Vulnerable (NatureServe)
Scientific classification

Scutellaria montana, with the common names largeflower skullcap, large-flowered skullcap and mountain skullcap, is an perennial forb first described by Alvan Chapman in 1878. This narrowly endemic species is found in the southeastern United States in parts of the Ridge and Valley and Cumberland Plateau Physiographic Provinces. Populations have been documented from four Tennessee counties and nine Georgia counties and is protected under the US Endangered Species act as it is a threatened species. The Latin specific epithet montana refers to mountains or coming from mountains.


This plant has a single, erect square stem and may grow 30 to 60 cm in height. The leaves are simple, opposite in arrangement, lanceolate to ovate with crenate to serrate margins, and the blades are 5 to 8 cm long and 3 to 5 cm wide. Characteristic to this species, the leaves have a soft pubescence with glandular and non-glandular hairs on both surfaces. As the common name suggests, the inflorescence are large at 2.6 to 3.5 cm long; flowers are terminal and blue and white in color. Another characteristic specific to this species and used to distinguish it from other Scutellaria species is that the inflorescence lack an annulus within the corolla tube near the top of the calyx; this is the only species of Scutellaria Section Annulatae that is exannulate. Flowers bloom from mid-May to June, and fruits mature in June and early July.

Stored data:
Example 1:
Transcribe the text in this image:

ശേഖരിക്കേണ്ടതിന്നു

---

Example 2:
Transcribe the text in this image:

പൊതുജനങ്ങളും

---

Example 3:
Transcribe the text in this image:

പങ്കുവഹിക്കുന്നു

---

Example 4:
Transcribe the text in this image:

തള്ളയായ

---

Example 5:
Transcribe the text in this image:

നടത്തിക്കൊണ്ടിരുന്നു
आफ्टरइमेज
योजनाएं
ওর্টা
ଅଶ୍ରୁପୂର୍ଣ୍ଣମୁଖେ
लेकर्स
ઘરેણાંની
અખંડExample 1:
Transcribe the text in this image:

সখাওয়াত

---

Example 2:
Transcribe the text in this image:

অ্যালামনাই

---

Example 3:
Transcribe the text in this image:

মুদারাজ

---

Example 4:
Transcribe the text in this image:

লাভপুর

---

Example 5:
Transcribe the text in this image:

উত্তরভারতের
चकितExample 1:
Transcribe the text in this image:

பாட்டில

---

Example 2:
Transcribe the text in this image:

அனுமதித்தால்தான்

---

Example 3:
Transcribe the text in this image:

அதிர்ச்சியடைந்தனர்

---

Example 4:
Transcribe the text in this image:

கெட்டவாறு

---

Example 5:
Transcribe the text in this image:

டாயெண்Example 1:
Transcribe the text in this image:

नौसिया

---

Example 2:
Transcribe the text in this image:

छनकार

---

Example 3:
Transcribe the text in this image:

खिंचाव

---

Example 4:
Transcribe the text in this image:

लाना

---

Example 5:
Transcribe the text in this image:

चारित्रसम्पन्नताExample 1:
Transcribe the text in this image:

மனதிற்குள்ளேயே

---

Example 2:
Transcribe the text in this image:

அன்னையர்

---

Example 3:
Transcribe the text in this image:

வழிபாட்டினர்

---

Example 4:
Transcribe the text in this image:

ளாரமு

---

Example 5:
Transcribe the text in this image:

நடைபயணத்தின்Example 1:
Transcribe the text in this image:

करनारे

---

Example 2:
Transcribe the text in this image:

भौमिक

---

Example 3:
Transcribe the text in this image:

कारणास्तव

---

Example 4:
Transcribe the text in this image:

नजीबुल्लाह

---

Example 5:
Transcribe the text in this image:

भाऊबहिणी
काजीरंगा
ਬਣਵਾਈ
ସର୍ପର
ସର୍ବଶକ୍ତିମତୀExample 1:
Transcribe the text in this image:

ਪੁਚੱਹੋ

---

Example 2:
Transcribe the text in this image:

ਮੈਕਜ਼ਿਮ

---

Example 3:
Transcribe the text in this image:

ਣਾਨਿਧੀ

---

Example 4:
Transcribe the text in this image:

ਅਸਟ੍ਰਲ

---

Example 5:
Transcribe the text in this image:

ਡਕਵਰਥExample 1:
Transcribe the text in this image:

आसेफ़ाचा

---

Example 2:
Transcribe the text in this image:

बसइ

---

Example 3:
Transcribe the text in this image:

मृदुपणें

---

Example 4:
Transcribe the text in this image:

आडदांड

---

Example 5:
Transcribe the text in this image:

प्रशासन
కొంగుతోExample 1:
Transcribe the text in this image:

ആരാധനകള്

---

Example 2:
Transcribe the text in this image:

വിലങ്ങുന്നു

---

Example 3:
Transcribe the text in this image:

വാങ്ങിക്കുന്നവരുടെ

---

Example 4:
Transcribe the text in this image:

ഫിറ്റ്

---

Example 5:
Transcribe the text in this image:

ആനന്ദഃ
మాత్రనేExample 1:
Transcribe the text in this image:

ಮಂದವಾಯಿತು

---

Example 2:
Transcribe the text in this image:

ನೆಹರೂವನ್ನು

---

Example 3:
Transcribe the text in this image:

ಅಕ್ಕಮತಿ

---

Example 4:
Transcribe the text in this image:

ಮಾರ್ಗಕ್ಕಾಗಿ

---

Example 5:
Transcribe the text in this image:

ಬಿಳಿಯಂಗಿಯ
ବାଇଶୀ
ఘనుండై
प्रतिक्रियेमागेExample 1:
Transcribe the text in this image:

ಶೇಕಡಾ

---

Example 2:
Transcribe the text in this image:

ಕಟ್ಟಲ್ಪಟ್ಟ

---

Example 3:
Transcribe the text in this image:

- [Task list]:
(1) Reproduce the passage on largeflower skullcap word for word, between "This plant has" and "and early July.", inclusive.
(2) Extend the passage on largeflower skullcap, picking up right after its last sentence.

- [Answers given]:
(1)
This plant has a single, erect square stem and may grow 30 to 60 cm in height. The leaves are simple, opposite in arrangement, lanceolate to ovate with crenate to serrate margins, and the blades are 5 to 8 cm long and 3 to 5 cm wide. Characteristic to this species, the leaves have a soft pubescence with glandular and non-glandular hairs on both surfaces. As the common name suggests, the inflorescence are large at 2.6 to 3.5 cm long; flowers are terminal and blue and white in color. Another characteristic specific to this species and used to distinguish it from other Scutellaria species is that the inflorescence lack an annulus within the corolla tube near the top of the calyx; this is the only species of Scutellaria Section Annulatae that is exannulate. Flowers bloom from mid-May to June, and fruits mature in June and early July.

(2)
This plant grows in mid- to late-successional forests dominated by oak and pine trees, most often Quercus alba, Q. velutina, and/or Q. montana, and Pinus echinata or P. taeda. The soil is acidic, rocky, and shallow, sometimes as shallow as 3 centimeters. It is dry to somewhat moist in the habitat. Other plants in the habitat include Desmodium spp., Hexastylis spp., Chimaphila maculata, and Cornus florida.

This plant was federally listed as an endangered species in 1986. When more populations were discovered, it was downlisted to threatened status in 2002. It is still threatened by human activity such as logging, suburban development, and quarrying.